[Task to complete]:
What you return should be the lines from the one with "9: (261, 148, 0.41)" through the one with "8: (290, 180, 0.43)" in the data below, reproduced exactly with both ends, and no pictures at all.

··· Supplied information

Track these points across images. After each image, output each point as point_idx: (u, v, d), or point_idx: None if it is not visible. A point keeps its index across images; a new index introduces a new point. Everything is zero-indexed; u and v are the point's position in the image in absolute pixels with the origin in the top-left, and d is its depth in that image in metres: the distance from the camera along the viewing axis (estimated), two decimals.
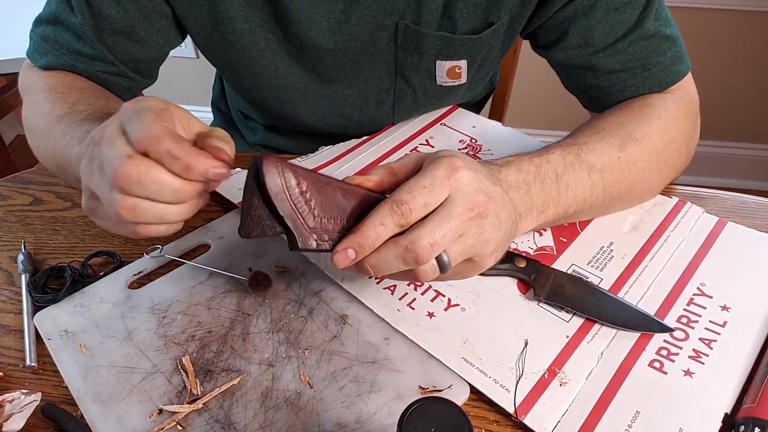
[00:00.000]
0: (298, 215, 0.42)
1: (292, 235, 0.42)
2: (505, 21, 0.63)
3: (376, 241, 0.41)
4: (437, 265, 0.42)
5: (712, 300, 0.52)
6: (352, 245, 0.41)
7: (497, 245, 0.45)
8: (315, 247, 0.42)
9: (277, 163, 0.41)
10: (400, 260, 0.41)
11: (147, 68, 0.68)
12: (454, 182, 0.42)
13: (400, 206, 0.41)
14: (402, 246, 0.41)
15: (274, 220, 0.42)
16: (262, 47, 0.65)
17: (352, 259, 0.42)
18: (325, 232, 0.43)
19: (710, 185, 0.89)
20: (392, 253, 0.41)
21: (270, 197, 0.41)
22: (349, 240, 0.42)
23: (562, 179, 0.52)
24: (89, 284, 0.56)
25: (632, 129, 0.57)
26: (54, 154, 0.58)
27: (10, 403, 0.45)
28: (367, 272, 0.43)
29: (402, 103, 0.73)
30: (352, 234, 0.42)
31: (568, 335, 0.49)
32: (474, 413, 0.46)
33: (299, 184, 0.42)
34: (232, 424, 0.45)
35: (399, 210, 0.41)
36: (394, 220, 0.41)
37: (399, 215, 0.41)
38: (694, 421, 0.43)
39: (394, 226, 0.41)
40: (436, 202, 0.41)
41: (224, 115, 0.98)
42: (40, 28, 0.64)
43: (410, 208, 0.41)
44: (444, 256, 0.42)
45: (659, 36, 0.60)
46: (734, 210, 0.62)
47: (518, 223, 0.49)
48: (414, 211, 0.41)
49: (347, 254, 0.42)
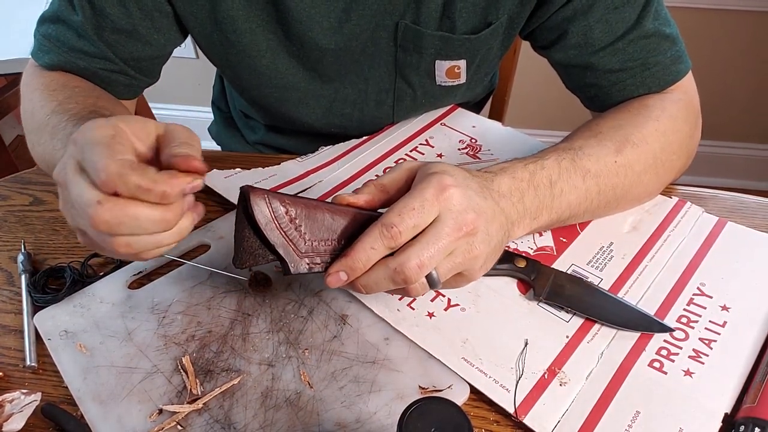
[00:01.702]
0: (289, 242, 0.43)
1: (284, 261, 0.43)
2: (503, 21, 0.63)
3: (366, 263, 0.43)
4: (427, 283, 0.43)
5: (712, 300, 0.52)
6: (343, 268, 0.43)
7: (486, 259, 0.46)
8: (307, 271, 0.44)
9: (263, 194, 0.42)
10: (389, 281, 0.43)
11: (148, 67, 0.68)
12: (443, 202, 0.43)
13: (389, 230, 0.42)
14: (391, 268, 0.42)
15: (266, 249, 0.44)
16: (263, 47, 0.65)
17: (344, 281, 0.43)
18: (317, 255, 0.44)
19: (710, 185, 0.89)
20: (382, 274, 0.43)
21: (260, 228, 0.42)
22: (341, 263, 0.43)
23: (556, 185, 0.52)
24: (89, 284, 0.56)
25: (629, 132, 0.57)
26: (45, 155, 0.58)
27: (10, 403, 0.45)
28: (359, 291, 0.44)
29: (402, 103, 0.73)
30: (344, 257, 0.43)
31: (568, 335, 0.49)
32: (474, 413, 0.46)
33: (288, 212, 0.43)
34: (232, 424, 0.45)
35: (389, 233, 0.42)
36: (384, 243, 0.42)
37: (389, 238, 0.42)
38: (694, 421, 0.43)
39: (384, 249, 0.42)
40: (425, 222, 0.43)
41: (224, 114, 0.98)
42: (43, 26, 0.64)
43: (399, 231, 0.42)
44: (434, 273, 0.43)
45: (659, 35, 0.60)
46: (734, 210, 0.62)
47: (510, 231, 0.50)
48: (403, 234, 0.42)
49: (339, 277, 0.43)
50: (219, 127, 0.99)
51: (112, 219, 0.37)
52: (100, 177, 0.37)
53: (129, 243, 0.40)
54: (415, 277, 0.42)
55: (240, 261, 0.44)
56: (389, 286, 0.43)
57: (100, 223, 0.38)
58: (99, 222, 0.37)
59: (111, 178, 0.36)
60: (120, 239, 0.39)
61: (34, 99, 0.61)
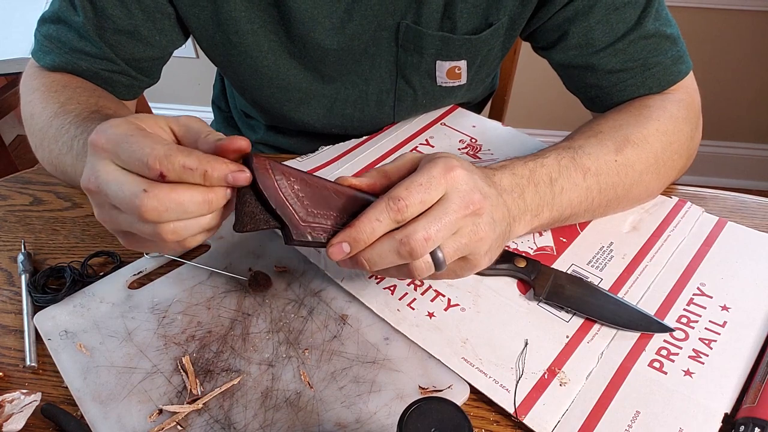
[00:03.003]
0: (291, 209, 0.42)
1: (286, 228, 0.42)
2: (504, 22, 0.63)
3: (371, 235, 0.42)
4: (432, 262, 0.42)
5: (712, 300, 0.52)
6: (347, 239, 0.42)
7: (491, 245, 0.45)
8: (310, 239, 0.42)
9: (266, 162, 0.41)
10: (394, 254, 0.41)
11: (149, 67, 0.68)
12: (450, 180, 0.42)
13: (396, 202, 0.41)
14: (397, 240, 0.41)
15: (268, 215, 0.42)
16: (265, 48, 0.65)
17: (347, 253, 0.42)
18: (319, 226, 0.43)
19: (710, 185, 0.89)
20: (387, 246, 0.42)
21: (263, 193, 0.41)
22: (344, 234, 0.42)
23: (556, 183, 0.52)
24: (89, 284, 0.56)
25: (630, 132, 0.57)
26: (50, 158, 0.58)
27: (10, 403, 0.45)
28: (362, 266, 0.43)
29: (402, 104, 0.73)
30: (348, 228, 0.42)
31: (568, 335, 0.49)
32: (474, 413, 0.46)
33: (290, 181, 0.42)
34: (232, 424, 0.45)
35: (395, 206, 0.41)
36: (390, 215, 0.41)
37: (395, 211, 0.41)
38: (694, 421, 0.43)
39: (390, 222, 0.41)
40: (432, 199, 0.42)
41: (224, 114, 0.98)
42: (44, 27, 0.64)
43: (406, 204, 0.41)
44: (439, 253, 0.42)
45: (659, 35, 0.60)
46: (734, 210, 0.62)
47: (512, 226, 0.49)
48: (410, 208, 0.41)
49: (342, 248, 0.42)
50: (219, 126, 0.99)
51: (160, 205, 0.37)
52: (148, 160, 0.37)
53: (175, 229, 0.39)
54: (421, 250, 0.41)
55: (241, 225, 0.42)
56: (394, 260, 0.42)
57: (148, 211, 0.37)
58: (147, 210, 0.37)
59: (159, 159, 0.37)
60: (167, 226, 0.39)
61: (34, 100, 0.61)
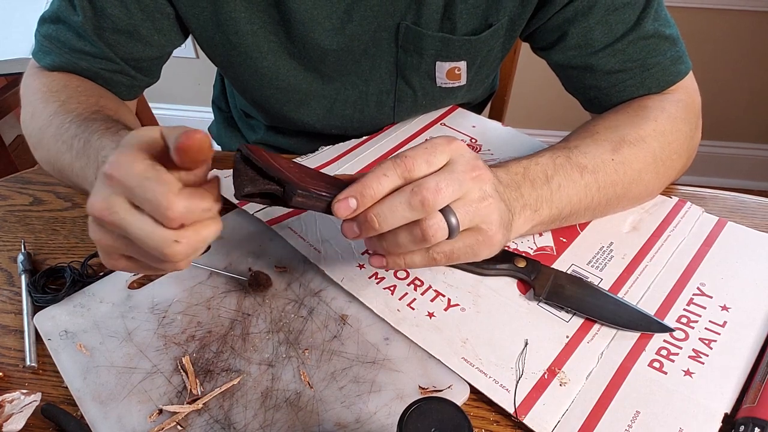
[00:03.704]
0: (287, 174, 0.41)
1: (288, 185, 0.40)
2: (504, 22, 0.63)
3: (378, 190, 0.41)
4: (446, 226, 0.42)
5: (712, 300, 0.52)
6: (354, 194, 0.41)
7: (501, 216, 0.45)
8: (313, 194, 0.41)
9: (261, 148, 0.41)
10: (405, 205, 0.41)
11: (149, 67, 0.68)
12: (453, 148, 0.43)
13: (403, 159, 0.41)
14: (407, 190, 0.41)
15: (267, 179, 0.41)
16: (264, 48, 0.65)
17: (353, 209, 0.41)
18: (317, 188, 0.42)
19: (710, 185, 0.89)
20: (397, 199, 0.41)
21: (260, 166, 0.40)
22: (351, 188, 0.41)
23: (553, 180, 0.52)
24: (89, 284, 0.56)
25: (626, 132, 0.57)
26: (48, 157, 0.58)
27: (10, 403, 0.45)
28: (371, 223, 0.41)
29: (402, 104, 0.73)
30: (355, 184, 0.41)
31: (568, 335, 0.49)
32: (474, 413, 0.46)
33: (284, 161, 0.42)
34: (232, 424, 0.45)
35: (402, 163, 0.41)
36: (397, 171, 0.41)
37: (402, 167, 0.41)
38: (694, 421, 0.43)
39: (397, 178, 0.41)
40: (437, 162, 0.42)
41: (224, 114, 0.98)
42: (44, 27, 0.64)
43: (413, 162, 0.41)
44: (452, 217, 0.42)
45: (658, 36, 0.60)
46: (734, 210, 0.62)
47: (513, 220, 0.49)
48: (417, 166, 0.41)
49: (348, 203, 0.41)
50: (219, 126, 0.99)
51: (190, 249, 0.38)
52: (168, 216, 0.36)
53: (190, 259, 0.40)
54: (433, 199, 0.40)
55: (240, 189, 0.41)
56: (405, 212, 0.41)
57: (177, 254, 0.37)
58: (179, 257, 0.37)
59: (180, 215, 0.36)
60: (186, 261, 0.39)
61: (35, 100, 0.61)
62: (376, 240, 0.44)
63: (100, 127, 0.52)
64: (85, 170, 0.51)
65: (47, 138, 0.57)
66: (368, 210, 0.41)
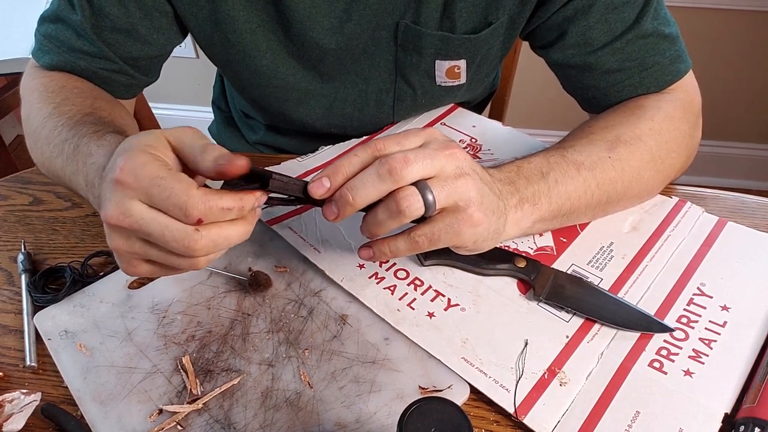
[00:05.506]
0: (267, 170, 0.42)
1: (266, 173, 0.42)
2: (504, 21, 0.63)
3: (349, 169, 0.43)
4: (422, 199, 0.43)
5: (712, 300, 0.52)
6: (325, 174, 0.44)
7: (482, 195, 0.45)
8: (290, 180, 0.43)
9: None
10: (375, 176, 0.42)
11: (148, 66, 0.68)
12: (428, 134, 0.46)
13: (374, 143, 0.43)
14: (377, 162, 0.43)
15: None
16: (263, 47, 0.65)
17: (327, 188, 0.43)
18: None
19: (710, 185, 0.89)
20: (368, 171, 0.43)
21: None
22: (323, 171, 0.44)
23: (549, 176, 0.53)
24: (89, 284, 0.56)
25: (621, 131, 0.57)
26: (42, 160, 0.58)
27: (10, 403, 0.45)
28: (345, 197, 0.43)
29: (402, 103, 0.73)
30: (328, 167, 0.44)
31: (568, 335, 0.49)
32: (474, 413, 0.46)
33: None
34: (232, 424, 0.45)
35: (374, 144, 0.43)
36: (367, 151, 0.43)
37: (373, 147, 0.43)
38: (694, 421, 0.43)
39: (367, 156, 0.43)
40: (409, 144, 0.45)
41: (224, 114, 0.98)
42: (44, 26, 0.64)
43: (384, 143, 0.43)
44: (428, 193, 0.43)
45: (657, 35, 0.60)
46: (734, 210, 0.62)
47: (507, 212, 0.50)
48: (388, 147, 0.43)
49: (322, 182, 0.43)
50: (219, 126, 0.99)
51: (211, 243, 0.39)
52: (186, 209, 0.38)
53: (209, 258, 0.41)
54: (400, 168, 0.42)
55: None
56: (375, 183, 0.42)
57: (200, 249, 0.39)
58: (200, 248, 0.39)
59: (197, 207, 0.38)
60: (206, 258, 0.41)
61: (32, 100, 0.61)
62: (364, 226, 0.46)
63: (88, 131, 0.52)
64: (76, 176, 0.51)
65: (41, 140, 0.57)
66: (343, 187, 0.44)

······

[Task answer]:
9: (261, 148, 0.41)
10: (405, 205, 0.41)
11: (149, 67, 0.68)
12: (453, 148, 0.43)
13: (403, 159, 0.41)
14: (407, 190, 0.41)
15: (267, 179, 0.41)
16: (264, 48, 0.65)
17: (353, 209, 0.41)
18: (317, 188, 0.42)
19: (710, 185, 0.89)
20: (397, 199, 0.41)
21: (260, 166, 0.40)
22: (351, 188, 0.41)
23: (553, 180, 0.52)
24: (89, 284, 0.56)
25: (626, 132, 0.57)
26: (48, 157, 0.58)
27: (10, 403, 0.45)
28: (371, 223, 0.41)
29: (402, 104, 0.73)
30: (355, 184, 0.41)
31: (568, 335, 0.49)
32: (474, 413, 0.46)
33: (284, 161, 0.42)
34: (232, 424, 0.45)
35: (402, 163, 0.41)
36: (397, 171, 0.41)
37: (402, 167, 0.41)
38: (694, 421, 0.43)
39: (397, 178, 0.41)
40: (437, 162, 0.42)
41: (224, 114, 0.98)
42: (44, 27, 0.64)
43: (413, 162, 0.41)
44: (452, 217, 0.42)
45: (658, 36, 0.60)
46: (734, 210, 0.62)
47: (513, 220, 0.49)
48: (417, 166, 0.41)
49: (348, 203, 0.41)
50: (219, 126, 0.99)
51: (190, 249, 0.38)
52: (168, 216, 0.36)
53: (190, 259, 0.40)
54: (433, 199, 0.40)
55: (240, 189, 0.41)
56: (405, 212, 0.41)
57: (177, 254, 0.37)
58: (179, 257, 0.37)
59: (180, 215, 0.36)
60: (186, 261, 0.39)
61: (35, 100, 0.61)
62: (376, 240, 0.44)
63: (100, 127, 0.52)
64: (85, 170, 0.51)
65: (47, 138, 0.57)
66: (368, 210, 0.41)
[00:05.506]
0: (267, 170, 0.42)
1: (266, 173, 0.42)
2: (504, 21, 0.63)
3: (349, 169, 0.43)
4: (422, 199, 0.43)
5: (712, 300, 0.52)
6: (325, 174, 0.44)
7: (482, 195, 0.45)
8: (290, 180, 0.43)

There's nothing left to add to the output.